Teks Hasil Ekstraksi -
_____
Sudah satu bulan lebih kira-kira sejak note terakhir saya #SeputarPilpres#1 dihttps://www.facebook.com/notes/ahmad-fahri-huseinsyah/seputar-pilpres-1/10152996477922222
, tidak ada maksud apa-apa. Saya hanya menuliskan beberapa pengalaman dan kondisi yang terjadi di sekitar saya seputar yang saya alami.
Kurang lebih pada tanggal ini, bulan yang lalu. Saya diundang oleh salah seorang senior organisasi datang di salah satu markas tim pemenangan. Oh ya, saat itu bertepatan dengan jadwal Debat Capres yang kebetulan
diadakan Nobar di tempat saya datang. Malam itu di markas salah satu tim pemenangan, dalam kerumunan massa saya mengenali beberapa diantaranya, mulai dari mantan petinggi organisasi tingkat jatim, beberapa alumni Unair, pengusaha,dan beberapa alumni eksekutif mahasiswa, tidak usah saya sebutkan untuk melindungi privasi. Pun ternyata ada juga beberapa mahasiswa Unair yang saya kenal, untungnya, diam-diam datang untuk memenuhi panggilan nonton bareng. Kebetulan saya mengambil duduk di paling depan bersama beberapa kenalan senior fakultas. Yang kebetulan dilibatkan sebagai salah satu timses. Sambil nonton, disebelah saya saat itu sedang duduk mas Andi Matalitti, putra dari La Nyala Matalitti, petinggi Pemuda Pancasila. Yang tersohor sebagai salah satu tim pemenangan Pakde Karwo di Pilgub kemarin. Kusuk-kusuk terjadi pembicaraan, soal strategi kampanye yang bernuansa netral tetapi efektif. Yang segera saja kurang lebih dari seminggu, ruang-ruang baliho di Surabaya banyak dipenuhi oleh kreasi dari tim kreatif tersebut, persis seperti pembicaraan yang saya dengar.
_____
Isi Materi -
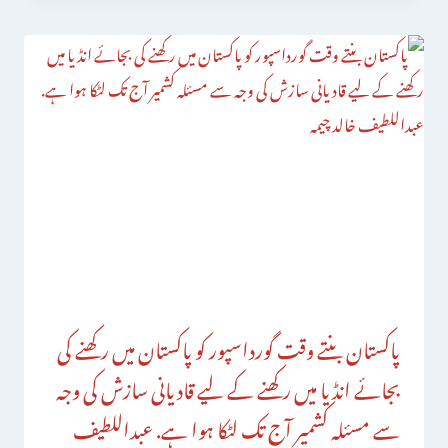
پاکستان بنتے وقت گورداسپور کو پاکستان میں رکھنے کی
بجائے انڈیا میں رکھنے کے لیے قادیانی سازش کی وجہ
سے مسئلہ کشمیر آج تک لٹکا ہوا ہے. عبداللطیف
_____
Rincian Latihan -
Jawablah pertanyaan berikut berdasarkan catatan seputar pilpres:
1. Sudah berapa lama kira-kira sejak catatan terakhir penulis?
2. Acara apa yang ditonton bersama di markas tim pemenangan malam itu?
3. Siapa yang duduk di sebelah penulis saat menonton?
Materi tersebut tidak diperlukan untuk latihan ini.

Pembahasan Soal -
1. Kira-kira sudah lebih dari satu bulan.
2. Debat Capres.
3. Mas Andi Matalitti, putra La Nyala Matalitti.